Skip Skinner, executive director of Lenowisco Planning District Commission, said the two entities’ differing interpretations of the contract meant a difference in more than $220,000 over three years in what was initially paid.
Skinner said a new, forward-looking contract has been a requirement from the beginning, before Lenowisco would accept the $20.2 million stimulus package, which included a $14 million grant and $6.2 million loan.
Skinner said a new agreement was needed because of the different scope of the project and the fact that it involved debt. But the two entities couldn’t come to terms.
“Because of the nature of the loan amount, and what Sunset had been proposing in terms of the lease reimbursement, for Lenowisco that was going to continue to keep us in a negative cash-flow position for 11 years before we broke even,” Skinner said. “That was a business model that we just couldn’t buy into.”
He said Lenowisco has also had ongoing problems with Sunset, including a refusal to provide revenue-sharing calculations, open records to auditors and provide information that the Virginia Tobacco Commission requires from Lenowisco to verify that it is meeting its grant requirements.
The Planning District Commission members, in a Thursday night resolution, voted to tell the Tobacco Commission that, because of the deterioration of its relationship with Sunset and customer complaints about Sunset’s business practices, Lenowisco might not be able to verify compliance with economic development requirements of the grants.
Elswick said his company provides excellent customer service – and it was Lenowisco that cut off contract negotiations when a revenue-sharing agreement could have been reached.
“They presented us with a 27-page contract, which we did find ridiculous,” he said, but added that the company is still willing to work things out.
No Internet?
According to a news release from Sunset, the money was lost “due to an economic development organization’s hesitation in moving ahead with the project.”
The release went on to accuse Lenowisco of walking away from an award that would have helped fuel the “major economic engine” of broadband infrastructure.
Elswick said the grant, which was awarded in 2010, would have paid to connect 2,500 homes to high-speed broadband service in Wise and Lee counties and create an estimated 73 jobs.
Without the money, he said, it doesn’t look like it’s going to happen anytime soon.

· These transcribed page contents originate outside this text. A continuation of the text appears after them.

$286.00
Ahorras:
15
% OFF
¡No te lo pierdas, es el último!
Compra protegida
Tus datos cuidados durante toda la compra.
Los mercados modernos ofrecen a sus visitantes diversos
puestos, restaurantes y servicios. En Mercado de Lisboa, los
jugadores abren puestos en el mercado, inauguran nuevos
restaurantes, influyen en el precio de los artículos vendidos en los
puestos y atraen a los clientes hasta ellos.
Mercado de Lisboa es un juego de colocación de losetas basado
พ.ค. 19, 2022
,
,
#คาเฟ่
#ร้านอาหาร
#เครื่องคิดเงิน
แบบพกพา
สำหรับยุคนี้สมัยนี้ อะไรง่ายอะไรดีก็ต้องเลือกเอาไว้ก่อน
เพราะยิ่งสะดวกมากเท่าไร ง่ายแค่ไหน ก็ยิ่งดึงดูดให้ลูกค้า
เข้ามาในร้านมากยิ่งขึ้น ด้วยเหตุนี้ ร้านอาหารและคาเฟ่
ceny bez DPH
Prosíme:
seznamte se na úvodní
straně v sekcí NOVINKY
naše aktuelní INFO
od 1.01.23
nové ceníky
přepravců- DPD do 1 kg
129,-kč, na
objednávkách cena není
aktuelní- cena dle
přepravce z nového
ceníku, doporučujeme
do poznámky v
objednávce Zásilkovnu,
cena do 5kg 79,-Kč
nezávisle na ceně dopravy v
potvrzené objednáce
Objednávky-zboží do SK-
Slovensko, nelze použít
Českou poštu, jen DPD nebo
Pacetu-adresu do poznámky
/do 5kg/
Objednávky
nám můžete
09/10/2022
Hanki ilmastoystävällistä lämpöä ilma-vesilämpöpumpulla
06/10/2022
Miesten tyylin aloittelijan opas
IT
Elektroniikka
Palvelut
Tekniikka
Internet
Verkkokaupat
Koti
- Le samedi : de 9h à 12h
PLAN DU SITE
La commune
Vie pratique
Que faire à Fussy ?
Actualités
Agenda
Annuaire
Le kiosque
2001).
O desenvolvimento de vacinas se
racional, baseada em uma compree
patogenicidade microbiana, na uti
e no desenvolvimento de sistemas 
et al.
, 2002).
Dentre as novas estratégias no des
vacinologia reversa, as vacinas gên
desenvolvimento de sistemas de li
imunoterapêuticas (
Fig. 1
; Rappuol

“If we were to apply again and there were another opportunity like this, we would most likely apply ourselves [without Lenowisco],” he said. “But the sad thing is I don’t think there will be an opportunity like this in our lifetimes. Stimulus grants … don’t come around very often.”
Elswick said that while Sunset applied on its own for funding for a similar project in Northeast Tennessee, it included Lenowisco in its Virginia application because it felt a public-private partnership would help in the competitive grant process.
He said the company, which has worked with the commission on broadband projects for years, hopes to repair its relationship with Lenowisco.
Karen Jenkins, spokeswoman for Sunset, said the company has been behind much of the broadband development in the region to this point.
“Sunset did all the work, built the fiber and had the brain power, and Lenowisco lent their government name to the project,” she said.
Skinner said he stands behind Lenowisco’s track record when it comes to installing fiber-optic cable. Over the years, he said, it has put down more than 500 miles of it.
“We wouldn’t be having this discussion if Lenowisco hadn’t taken up the challenge presented by the Tobacco Commission and others who put in this backbone cable to go out and seek funding for this network as it stands today,” Skinner said.
He said Lenowisco will continue to look at sources of funding to extend rural Internet service, including the possibility of using wireless technologies that weren’t available seven or eight years ago when the project began.
He said those technologies might ultimately be the most cost-effective solution to delivering affordable service.